Parfois, les gens me demandent : « Comment as-tu su qu’il allait survivre ? » Je réponds que je ne le savais pas. J’ai simplement décidé que si c’était vraiment la fin, alors ce serait une belle fin. Et il s’est avéré que ce n’était pas la fin. C’était un nouveau commencement.
Benny m’a appris quelque chose qu’aucun vétérinaire n’aurait pu m’apprendre : parfois, le plus grand des remèdes n’est pas un médicament, mais le fait que quelqu’un croie que tu mérites de vivre.

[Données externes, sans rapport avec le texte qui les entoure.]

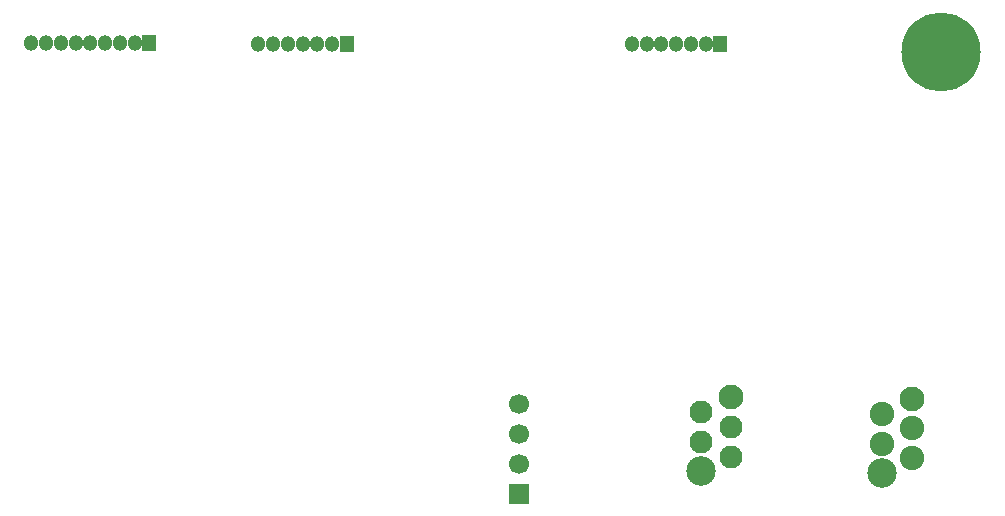
<source format=gbs>
G04 DipTrace 3.2.0.1*
G04 RS-485_PCB.GBS*
%MOMM*%
G04 #@! TF.FileFunction,Soldermask,Bot*
G04 #@! TF.Part,Single*
%ADD37C,2.1*%
%ADD38C,2.5*%
%ADD58C,2.07*%
%ADD60C,1.95*%
%ADD64C,6.7*%
%ADD66O,1.25X1.35*%
%ADD68R,1.25X1.35*%
%ADD70C,1.7*%
%ADD72R,1.7X1.7*%
%FSLAX35Y35*%
G04*
G71*
G90*
G75*
G01*
G04 BotMask*
%LPD*%
D72*
X6846887Y2673033D3*
D70*
Y2927033D3*
Y3181033D3*
Y3435033D3*
D68*
X3715380Y6491617D3*
D66*
X3590380D3*
X3465380D3*
X3340380D3*
X3215380D3*
X3090380D3*
X2965380D3*
X2840380D3*
X2715380D3*
D68*
X5386947Y6484360D3*
D66*
X5261947D3*
X5136947D3*
X5011947D3*
X4886947D3*
X4761947D3*
X4636947D3*
D68*
X8549843Y6481730D3*
D66*
X8424843D3*
X8299843D3*
X8174843D3*
X8049843D3*
X7924843D3*
X7799843D3*
D64*
X10421020Y6416477D3*
D60*
X8641263Y3238507D3*
Y2984507D3*
X8387263Y3361507D3*
Y3107507D3*
D37*
X8641263Y3488507D3*
D38*
X8387263Y2861507D3*
D58*
X10175843Y3227037D3*
Y2973037D3*
X9921843Y3350037D3*
Y3096037D3*
D37*
X10175843Y3477037D3*
D38*
X9921843Y2850037D3*
M02*

</source>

Même si le monde entier dit que tu es déjà perdu. Même si les médecins ne te donnent que quelques semaines. Même si toi-même tu as presque abandonné.
Aujourd’hui, Benny dort à côté de moi. La cicatrice sur son ventre ressemble à un grand éclair qui raconte une histoire silencieuse.
Mais ses yeux brillent. Et quand il les ouvre et qu’il me regarde, je vois quelque chose de plus précieux que n’importe quel pronostic médical. Je vois de la gratitude. Je vois de l’amour. Et je vois un chien qui a vécu deux fois plus longtemps qu’on ne lui avait donné, et qui prouve chaque jour que la vie vaut toujours la peine d’être vécue tant qu’il y a quelqu’un pour qui il vaut la peine de se réveiller.
Je m’appelle James. Et je ne crois plus à ce qu’on appelle « l’espoir perdu ». Parce que j’ai vu un énorme vieux chien se relever du sol alors que le monde entier disait qu’il n’en était pas capable. Et il l’a fait parce que j’ai choisi de m’asseoir à côté de lui. Parfois, c’est tout ce qu’il faut à quelqu’un. Quelqu’un qui reste.